Set task ▸ Recast every line of the data below as a Markdown table with the columns "Row" and "Label," numbering the rows and skipping blank lines. Leave the pictures out of your answer.
== Excerpted data ==
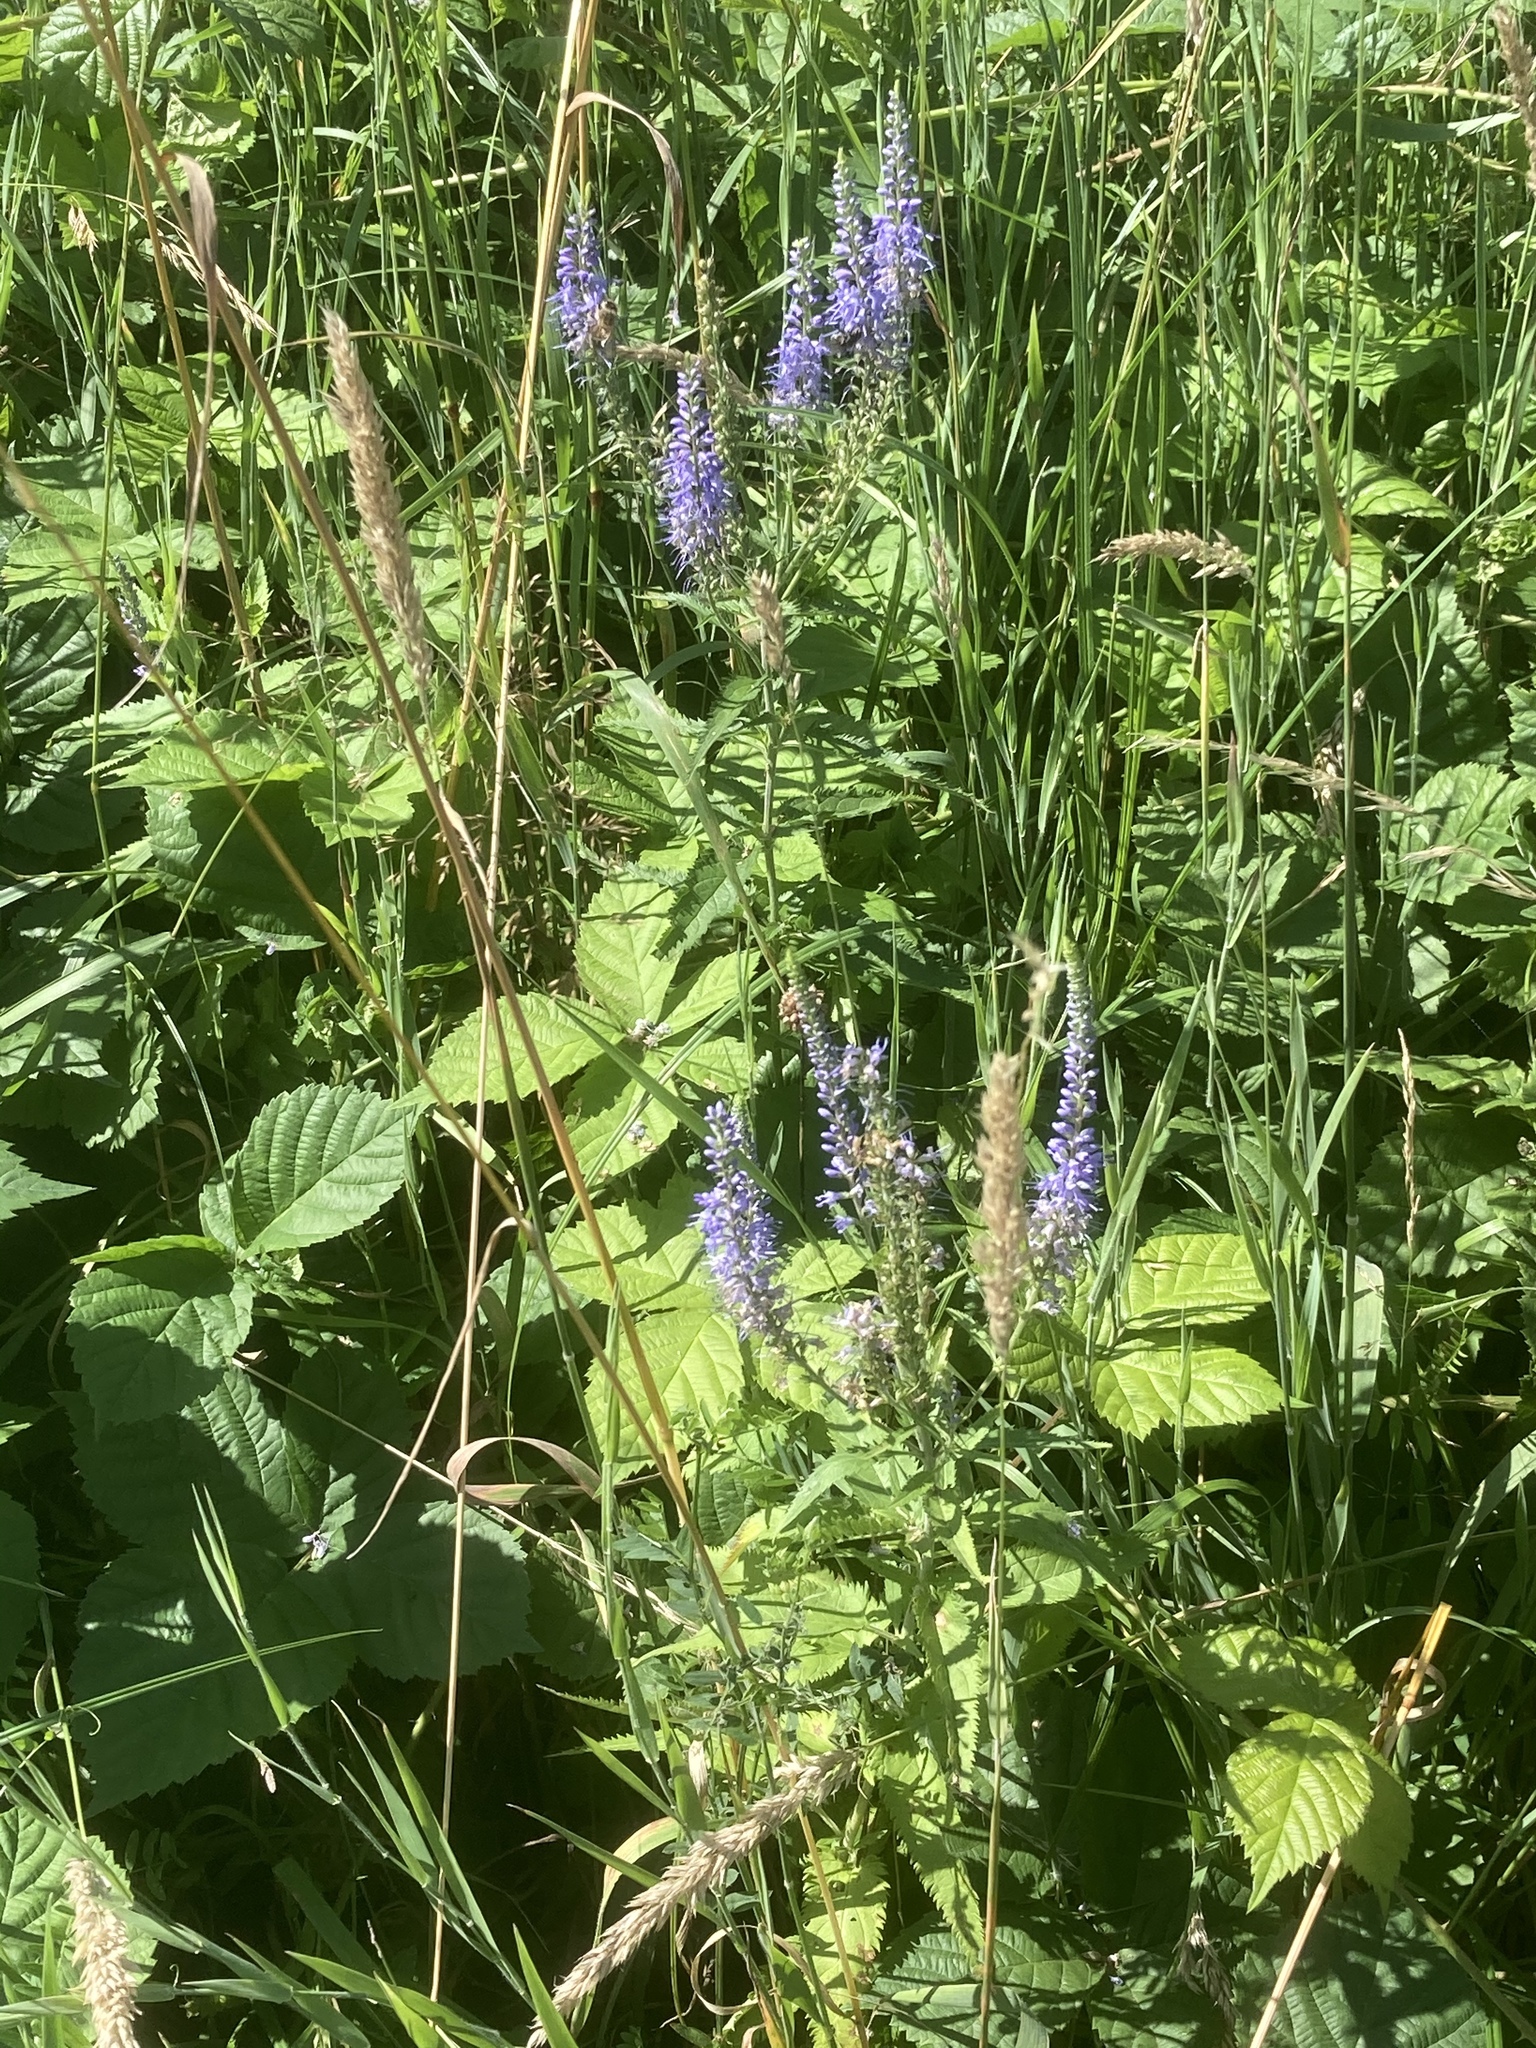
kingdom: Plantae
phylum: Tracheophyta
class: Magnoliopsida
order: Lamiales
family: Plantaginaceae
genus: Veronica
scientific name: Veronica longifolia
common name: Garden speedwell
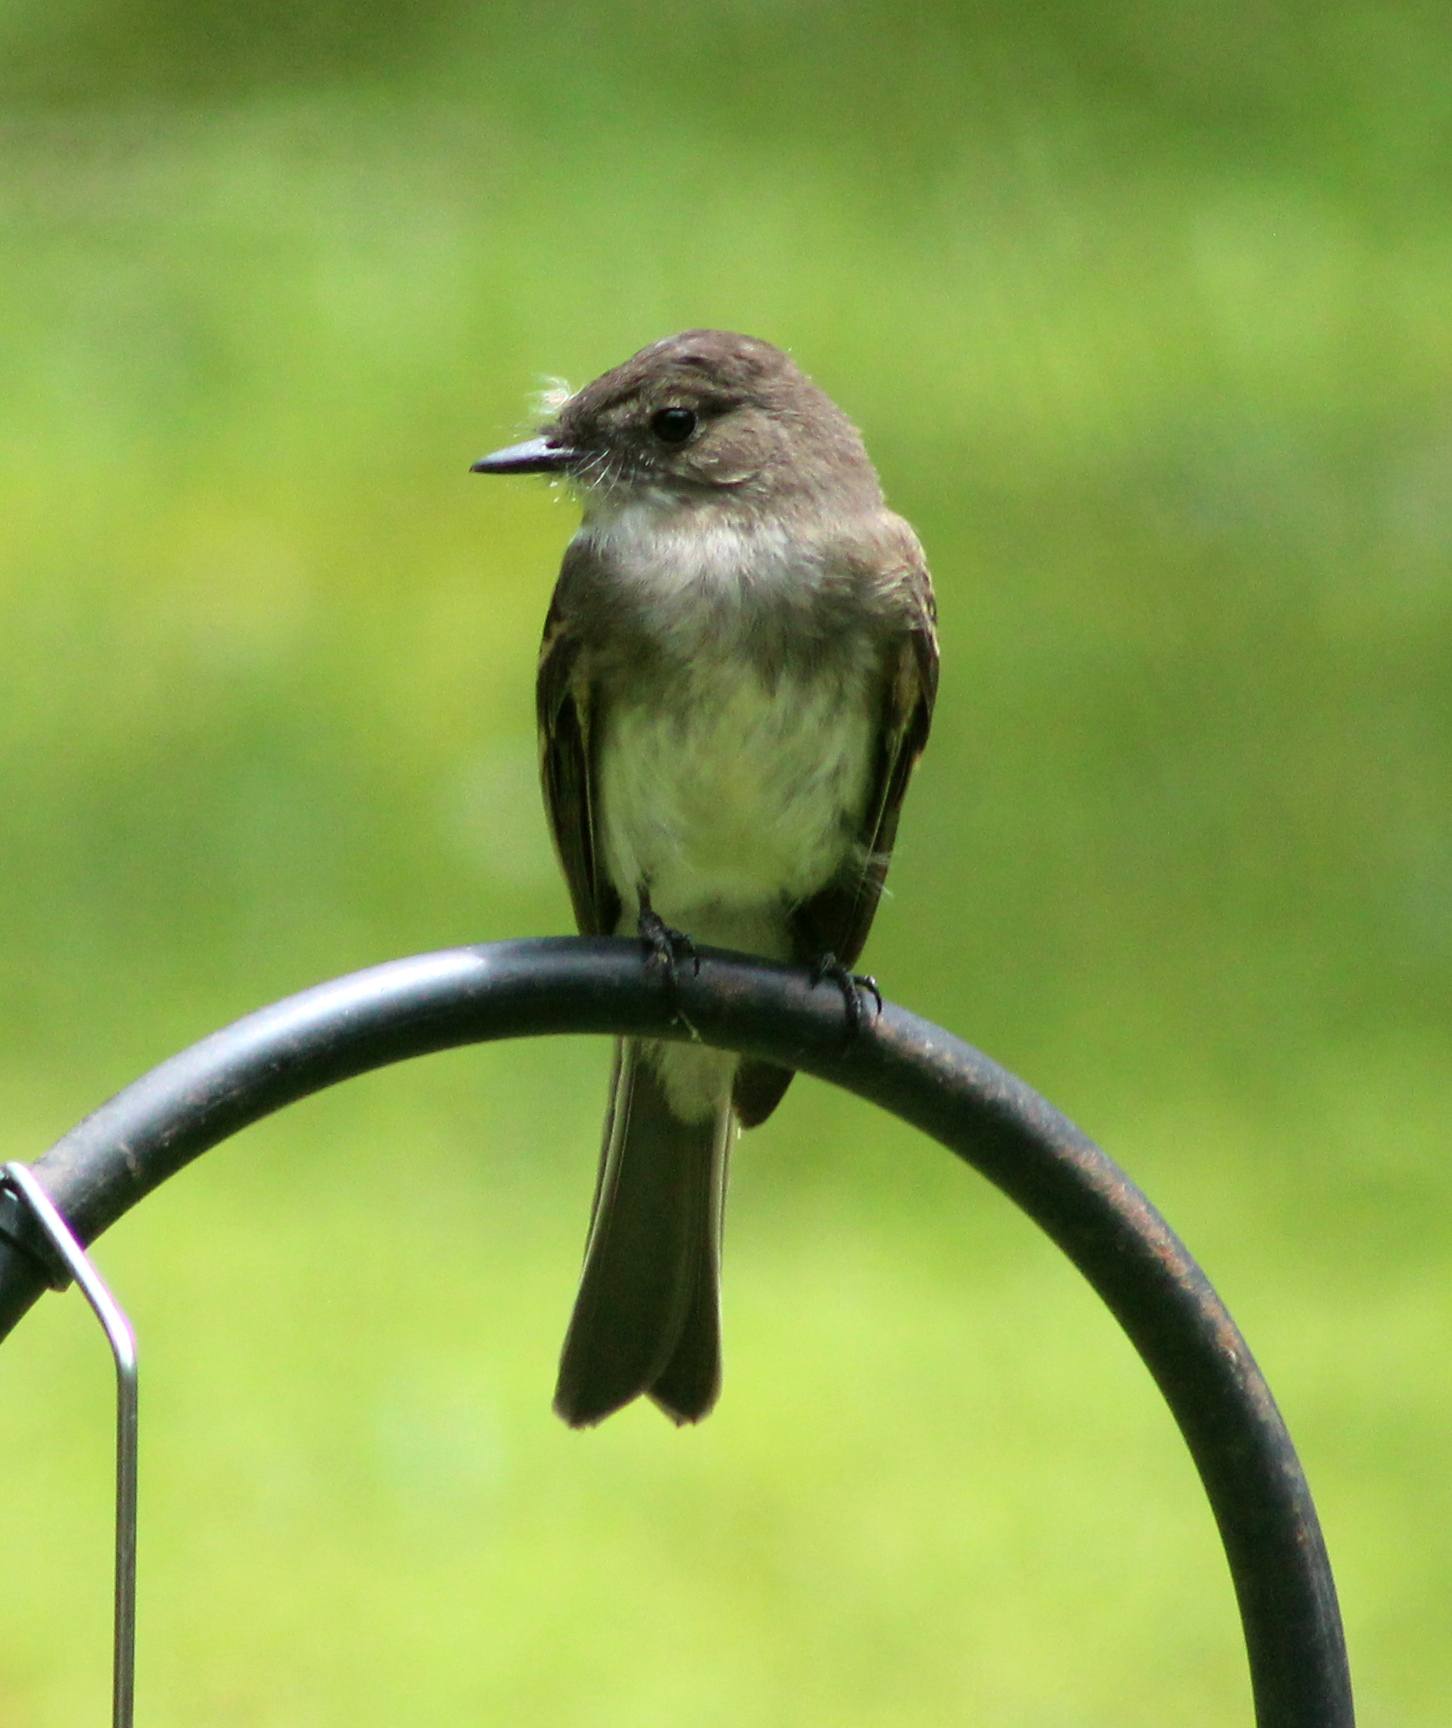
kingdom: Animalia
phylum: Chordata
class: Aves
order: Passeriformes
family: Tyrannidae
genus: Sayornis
===
Finished task ▸
| Row | Label |
|---|---|
| 1 | kingdom: Plantae |
| 2 | phylum: Tracheophyta |
| 3 | class: Magnoliopsida |
| 4 | order: Lamiales |
| 5 | family: Plantaginaceae |
| 6 | genus: Veronica |
| 7 | scientific name: Veronica longifolia |
| 8 | common name: Garden speedwell |
| 9 | kingdom: Animalia |
| 10 | phylum: Chordata |
| 11 | class: Aves |
| 12 | order: Passeriformes |
| 13 | family: Tyrannidae |
| 14 | genus: Sayornis |